Overall, the success rate at individual identifica tion of P. maximus was 80% and only 7 detections could not be individually identified. This is because cameras where carefully placed at features in which animals pause to seek olfactory cues, which increases the chances that photographs will capture details of scale patterns (Massocato & Desbiez 2019). Similar to other taxa-specific studies (Wearn et al. 2013), camera trap placement strategy is one of the challenges of giant armadillo studies.
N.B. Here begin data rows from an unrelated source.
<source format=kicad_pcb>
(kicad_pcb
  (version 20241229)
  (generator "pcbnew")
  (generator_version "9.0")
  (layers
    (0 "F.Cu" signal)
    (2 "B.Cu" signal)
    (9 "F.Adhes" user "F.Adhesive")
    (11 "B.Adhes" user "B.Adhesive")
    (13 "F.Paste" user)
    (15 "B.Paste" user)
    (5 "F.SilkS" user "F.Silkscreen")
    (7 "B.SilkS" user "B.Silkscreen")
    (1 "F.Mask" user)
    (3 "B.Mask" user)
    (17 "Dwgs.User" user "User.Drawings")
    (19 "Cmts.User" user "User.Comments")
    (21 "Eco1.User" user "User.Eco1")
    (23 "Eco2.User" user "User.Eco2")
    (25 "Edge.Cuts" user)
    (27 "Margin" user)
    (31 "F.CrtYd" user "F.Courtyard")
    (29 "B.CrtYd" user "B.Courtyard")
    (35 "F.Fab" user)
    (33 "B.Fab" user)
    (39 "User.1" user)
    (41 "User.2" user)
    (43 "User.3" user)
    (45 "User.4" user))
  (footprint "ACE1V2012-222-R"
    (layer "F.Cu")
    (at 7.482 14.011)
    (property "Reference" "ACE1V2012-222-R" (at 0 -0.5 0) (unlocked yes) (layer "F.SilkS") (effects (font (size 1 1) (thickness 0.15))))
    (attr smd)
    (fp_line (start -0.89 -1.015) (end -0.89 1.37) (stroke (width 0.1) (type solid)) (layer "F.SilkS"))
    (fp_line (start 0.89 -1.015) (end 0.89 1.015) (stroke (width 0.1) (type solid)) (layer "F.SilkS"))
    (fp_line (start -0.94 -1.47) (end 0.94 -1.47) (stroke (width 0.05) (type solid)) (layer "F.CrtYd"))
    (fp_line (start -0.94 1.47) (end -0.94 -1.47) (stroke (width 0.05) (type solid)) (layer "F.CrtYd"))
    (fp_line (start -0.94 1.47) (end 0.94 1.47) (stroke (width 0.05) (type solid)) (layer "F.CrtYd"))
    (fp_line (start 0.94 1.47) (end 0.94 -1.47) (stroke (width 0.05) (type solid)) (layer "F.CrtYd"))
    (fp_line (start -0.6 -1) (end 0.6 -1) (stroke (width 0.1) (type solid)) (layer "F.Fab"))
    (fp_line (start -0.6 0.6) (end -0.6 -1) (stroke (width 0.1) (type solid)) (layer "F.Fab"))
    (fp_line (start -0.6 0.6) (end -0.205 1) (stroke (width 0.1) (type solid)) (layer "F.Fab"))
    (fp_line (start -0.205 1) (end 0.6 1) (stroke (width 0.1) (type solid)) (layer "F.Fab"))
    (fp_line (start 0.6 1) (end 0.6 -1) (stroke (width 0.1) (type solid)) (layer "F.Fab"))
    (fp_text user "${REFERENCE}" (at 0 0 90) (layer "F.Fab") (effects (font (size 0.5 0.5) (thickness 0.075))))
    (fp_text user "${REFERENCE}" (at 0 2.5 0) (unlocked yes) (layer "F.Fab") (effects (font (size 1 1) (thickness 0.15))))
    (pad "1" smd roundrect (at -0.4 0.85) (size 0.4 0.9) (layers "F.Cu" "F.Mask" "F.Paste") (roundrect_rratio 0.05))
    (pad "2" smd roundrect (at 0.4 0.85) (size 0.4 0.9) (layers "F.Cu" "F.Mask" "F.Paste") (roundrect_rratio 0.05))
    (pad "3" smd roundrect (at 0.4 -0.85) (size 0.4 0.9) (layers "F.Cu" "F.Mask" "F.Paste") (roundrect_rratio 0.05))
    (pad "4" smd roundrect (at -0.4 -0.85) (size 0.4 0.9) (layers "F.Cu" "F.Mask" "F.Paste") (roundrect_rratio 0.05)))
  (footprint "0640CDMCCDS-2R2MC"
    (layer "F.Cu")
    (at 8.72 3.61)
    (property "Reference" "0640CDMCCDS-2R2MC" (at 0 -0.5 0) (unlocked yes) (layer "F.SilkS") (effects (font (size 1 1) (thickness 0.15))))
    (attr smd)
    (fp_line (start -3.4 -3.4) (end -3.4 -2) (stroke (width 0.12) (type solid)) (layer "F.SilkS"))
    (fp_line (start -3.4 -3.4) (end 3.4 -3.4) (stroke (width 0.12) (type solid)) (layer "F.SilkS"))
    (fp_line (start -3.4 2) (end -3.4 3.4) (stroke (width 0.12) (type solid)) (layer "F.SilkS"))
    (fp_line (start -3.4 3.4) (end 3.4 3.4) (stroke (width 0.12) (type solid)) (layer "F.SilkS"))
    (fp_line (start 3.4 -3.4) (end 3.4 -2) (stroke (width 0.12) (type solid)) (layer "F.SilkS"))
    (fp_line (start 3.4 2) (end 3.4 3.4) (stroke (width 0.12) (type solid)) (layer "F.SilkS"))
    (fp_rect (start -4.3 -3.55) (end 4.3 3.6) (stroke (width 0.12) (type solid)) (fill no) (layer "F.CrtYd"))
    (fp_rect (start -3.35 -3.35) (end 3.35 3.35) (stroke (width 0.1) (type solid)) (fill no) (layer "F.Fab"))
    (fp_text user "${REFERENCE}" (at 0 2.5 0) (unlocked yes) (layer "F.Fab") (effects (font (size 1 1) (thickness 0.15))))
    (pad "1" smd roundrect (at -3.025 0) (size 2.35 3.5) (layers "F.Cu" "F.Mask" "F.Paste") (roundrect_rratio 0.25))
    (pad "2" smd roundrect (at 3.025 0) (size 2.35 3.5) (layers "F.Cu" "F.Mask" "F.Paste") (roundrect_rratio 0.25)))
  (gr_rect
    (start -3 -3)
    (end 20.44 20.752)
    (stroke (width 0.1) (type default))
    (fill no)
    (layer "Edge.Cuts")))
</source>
Camera trap arrays developed for the study of big cats often place camera traps on trails (Silveira et al. 2009; Quiroga et al. 2017) leading to blurry images of armadillos during displacement hindering the visualization of the fine scale patterns and making individual identification much more difficult.
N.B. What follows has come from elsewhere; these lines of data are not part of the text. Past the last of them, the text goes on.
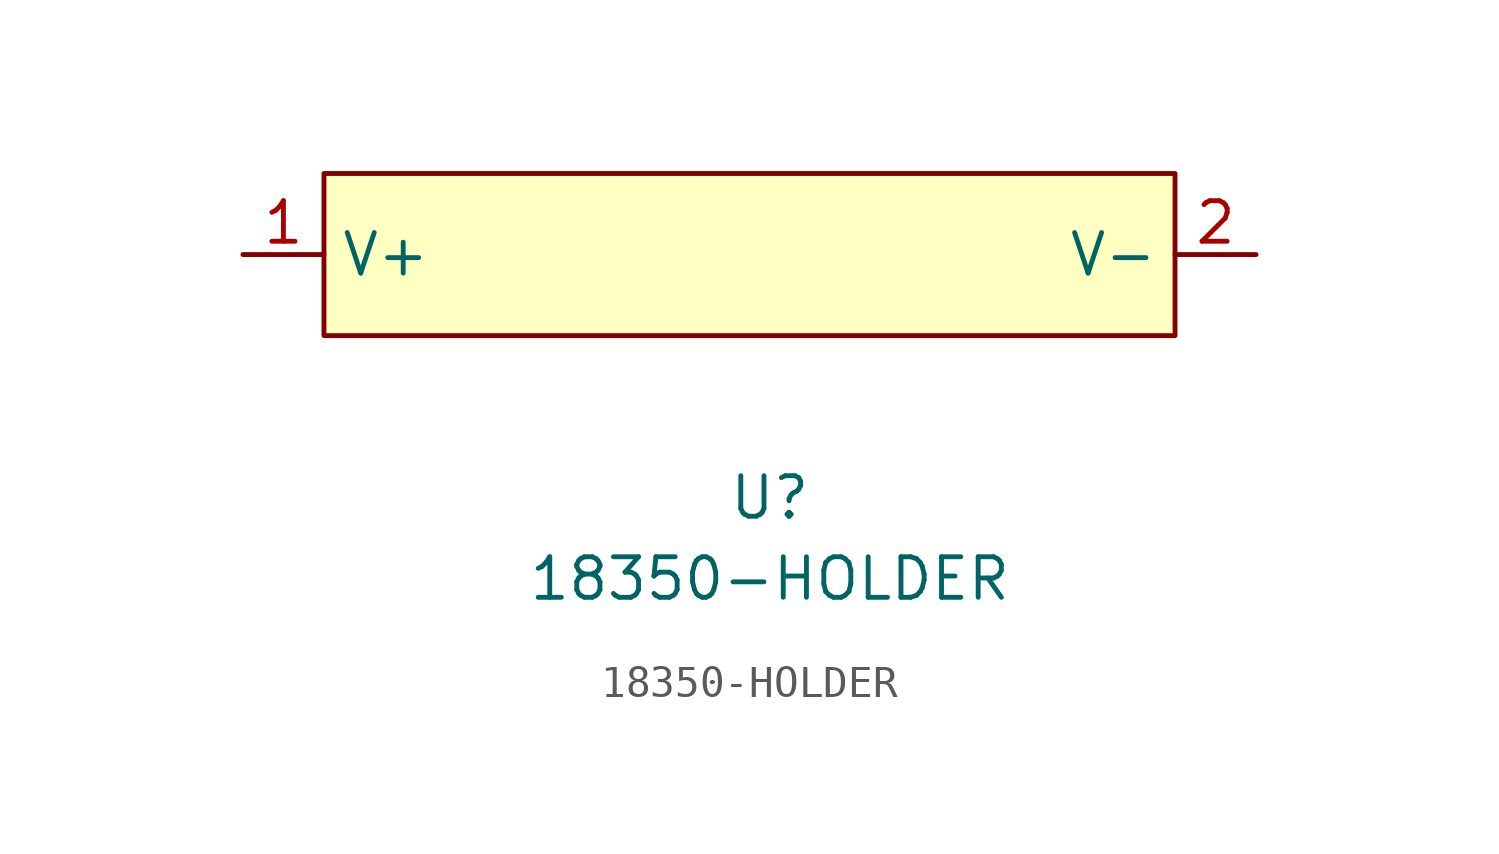
<source format=kicad_sym>
(kicad_symbol_lib
  (version 20220914)
  (generator kicad_symbol_editor)
  (symbol "18350-HOLDER"
    (property "Reference" "U"
      (at 0 -7.62 0)
      (effects (font (size 1.27 1.27))))
    (property "Value" "18350-HOLDER"
      (at 0 -10.16 0)
      (effects (font (size 1.27 1.27))))
    (symbol "18350-HOLDER_0_1"
      (rectangle (start -13.97 2.54) (end 12.7 -2.54) (stroke (width 0.152) (type default)) (fill (type background))))
    (symbol "18350-HOLDER_1_1"
      (pin bidirectional line (at -16.51 0 0) (length 2.54) (name "V+" (effects (font (size 1.27 1.27)))) (number "1" (effects (font (size 1.27 1.27)))))
      (pin bidirectional line (at 15.24 0 180) (length 2.54) (name "V-" (effects (font (size 1.27 1.27)))) (number "2" (effects (font (size 1.27 1.27))))))))
</source>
Giant armadillos are naturally rare and occur at low densities (Abba & Superina 2010), but the robustness of our spatially explicit capture-recapture model density estimates, even with fairly limited number of detections, provides support for a call to scale these methods up across giant armadillos’ range and in different biomes. While the expansion of systematic camera trap arrays from across the Neotropics (e.g., Rovero & Ahumada 2017) may provide some insights with by-catch data, species- specific surveys with standardized arrays (1 km- spacing) with high spatial coverage of study areas are vastly important to obtain the required individually identifiable data for giant armadillo population estimation and ecological inference. Furthermore, we recommend integration of these species-specific survey data with opportunistic by-catch data into range-wide integrated species distribution models (ISDMs – Schank et al. 2019) to further inform and promote the conservation of giant armadillos across their entire range. Camera traps have proven to be largely effective for monitoring a variety of threatened and endangered species (e.g., Karanth & Nichols 1998), and we provide evidence that short-term species-specific surveys paired with spatially explicit capture-recapture analyses provide robust density estimates for rare, wide-ranging nocturnal species with fossorial habits.